Compared to other types of financing, PLOCs are heavy on fees. Your personal line of credit could include:
- Origination fees. When you open your line of credit, your lender could charge a percentage of your credit line as an origination fee.
- Annual or monthly fees. You may need to pay a maintenance fee every year or month that your line of credit is open.
- Late payment fees. Budget for a possible fee if you pay late.
- Over-limit fees. If you charge past your credit limit, there could be a fee.
- Cash equivalent fees. Some lenders charge when you use your PLOC card to pay for things directly (as opposed to doing an online transfer into your checking account).
- Cash advance ATM fees. You might be able to tap your PLOC using an ATM, but it will probably come with a fee.
- Foreign transaction fees. These can apply to foreign purchases or if you use an ATM overseas to get foreign currency.
- Application fees. These aren’t common and can be a sign of predatory lending.
When you’re comparing offers for personal lines of credit, pay special attention to:
- APRs: Your APR measures the cost of your PLOC, including interest and fees. The higher the APR, the more expensive the PLOC.
- Draw/repayment periods: Many PLOCs have a continuous draw period, which means there’s no end date to your borrowing. However, some lenders have specific draw periods and specific repayment periods. These dictate when you can borrow and when you have to start paying off any remaining balance left on your line.
- Line amounts: Some PLOCs are small; some are big. If you don’t need a lot of money, make sure you meet the lender’s minimum credit line requirement. For big loans, make sure the lender can provide the amount you need.
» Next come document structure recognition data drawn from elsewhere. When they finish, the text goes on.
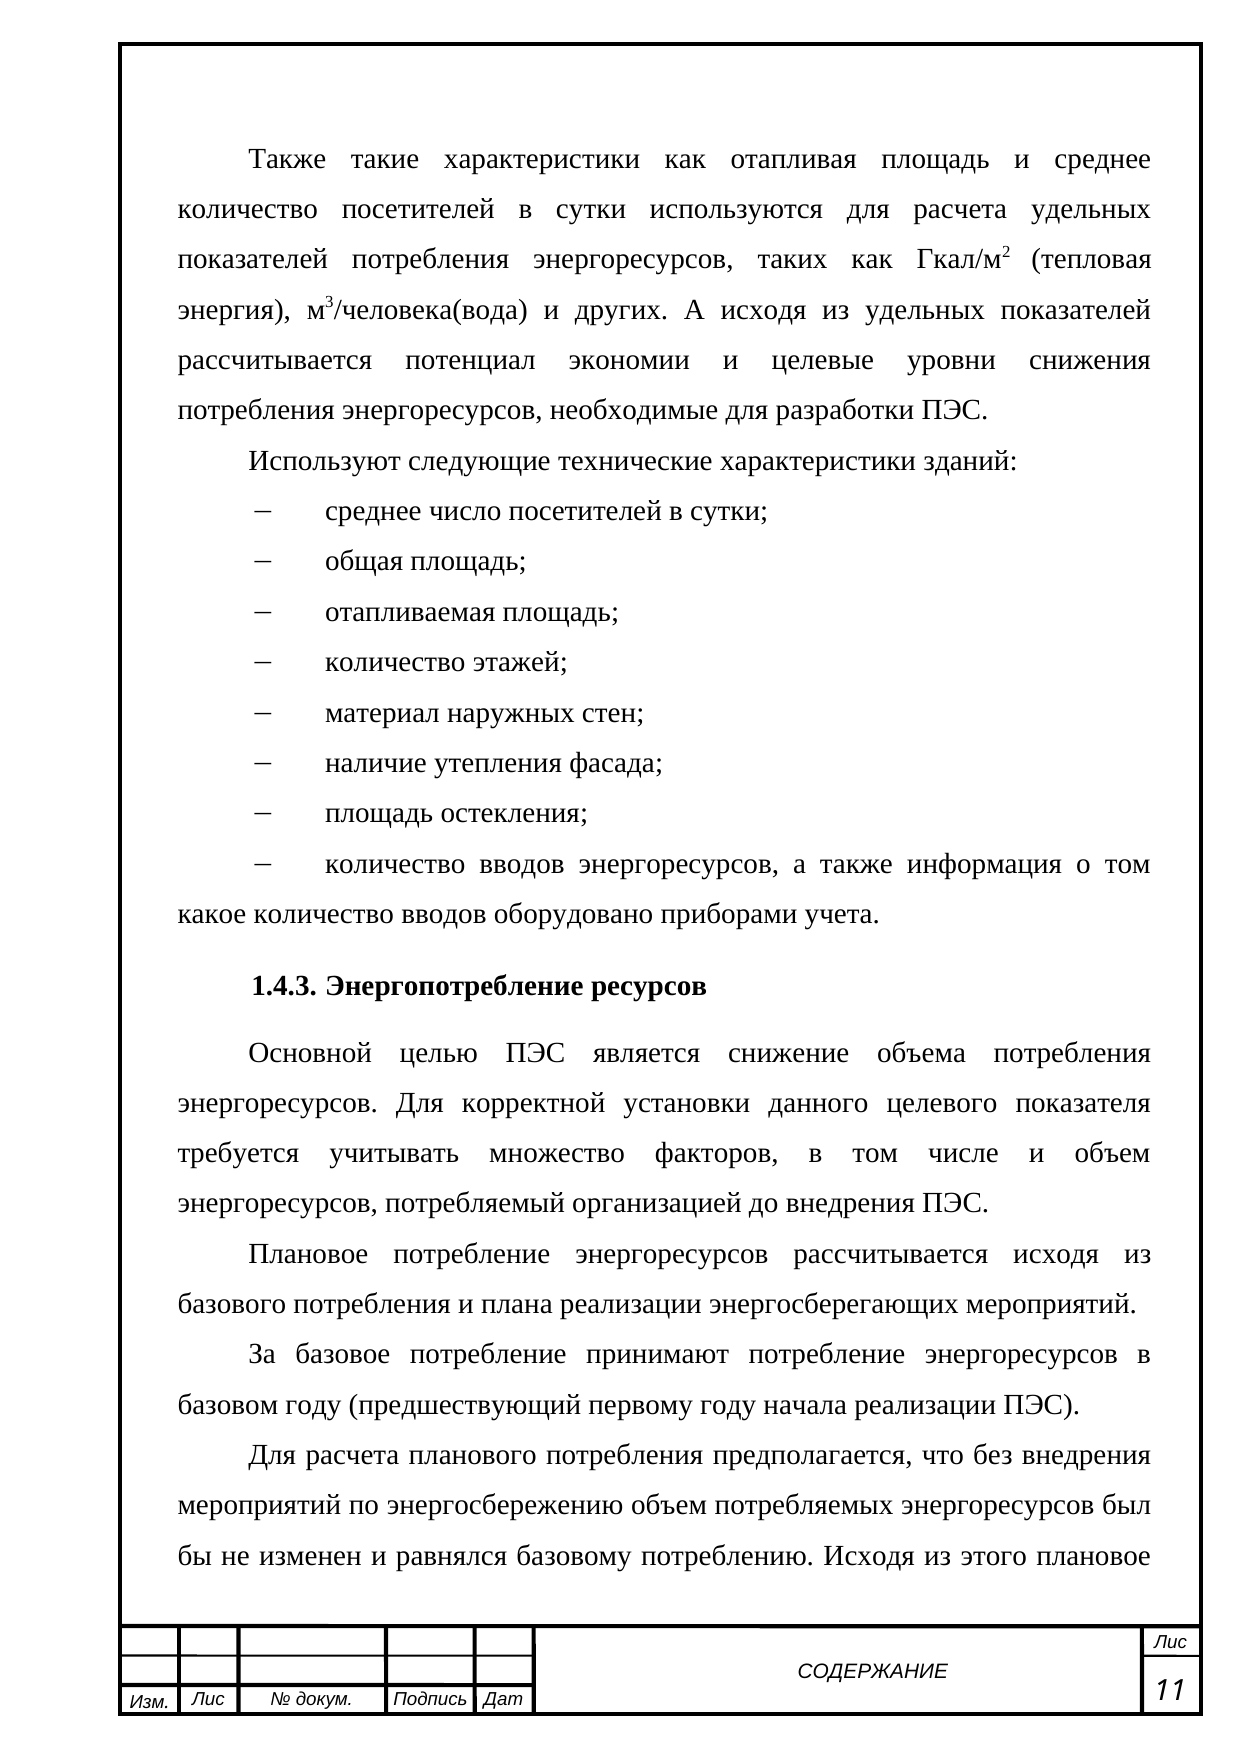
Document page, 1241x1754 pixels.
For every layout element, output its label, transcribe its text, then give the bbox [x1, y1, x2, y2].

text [177, 1437, 1152, 1571]
text Основной целью ПЭС является снижение объема потребления энергоресурсов. Для корректной установки данного целевого показателя требуется учитывать множество факторов, в том числе и объем энергоресурсов, потребляемый организацией до внедрения ПЭС. [177, 1035, 1152, 1219]
text Также такие характеристики как отапливая площадь и среднее количество посетителей в сутки используются для расчета удельных показателей потребления энергоресурсов, таких как Гкал/м2 (тепловая энергия), м3/человека(вода) и других. А исходя из удельных показателей рассчитывается потенциал экономии и целевые уровни снижения потребления энергоресурсов, необходимые для разработки ПЭС. [177, 141, 1152, 426]
list наличие утепления фасада; [177, 745, 1152, 779]
list количество вводов энергоресурсов, а также информация о том какое количество вводов оборудовано приборами учета. [177, 846, 1152, 930]
list общая площадь; [177, 543, 1152, 577]
list площадь остекления; [177, 796, 1152, 829]
subtitle Энергопотребление ресурсов [177, 968, 1152, 1001]
text За базовое потребление принимают потребление энергоресурсов в базовом году (предшествующий первому году начала реализации ПЭС). [177, 1337, 1152, 1420]
text Плановое потребление энергоресурсов рассчитывается исходя из базового потребления и плана реализации энергосберегающих мероприятий. [177, 1236, 1152, 1320]
list среднее число посетителей в сутки; [177, 493, 1152, 527]
list отапливаемая площадь; [177, 594, 1152, 628]
text Используют следующие технические характеристики зданий: [177, 443, 1152, 476]
list количество этажей; [177, 644, 1152, 678]
list материал наружных стен; [177, 695, 1152, 728]
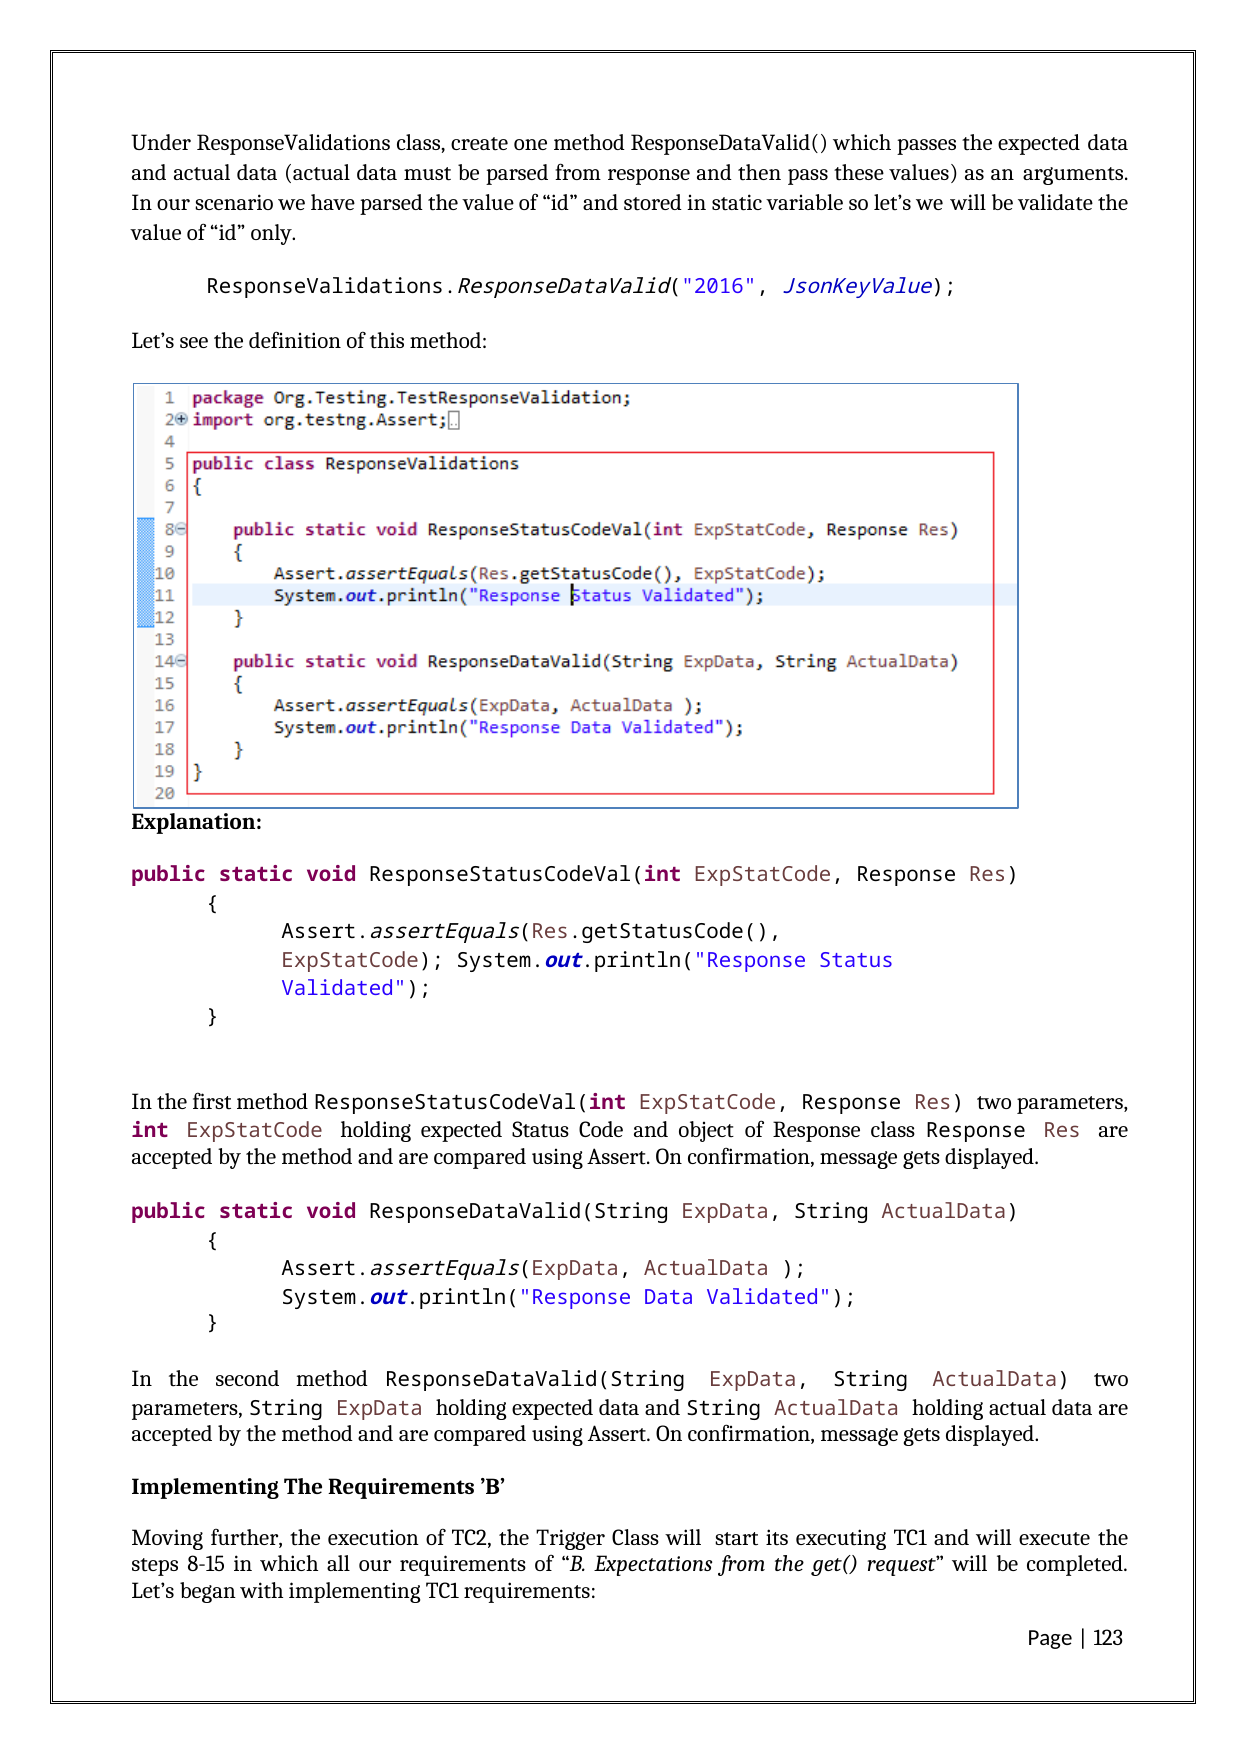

- Fees: PLOCs have more fees compared to some other types of loans (including personal loans). Ask for a breakdown of fees to make sure the PLOC is actually worth it.
- Ease of use: Does the PLOC come with a card or just checks?
- Customer complaints: The Consumer Financial Protection Bureau maintains a database of complaints against lenders. Before signing a contract, check customer reviews for the lender you’re considering.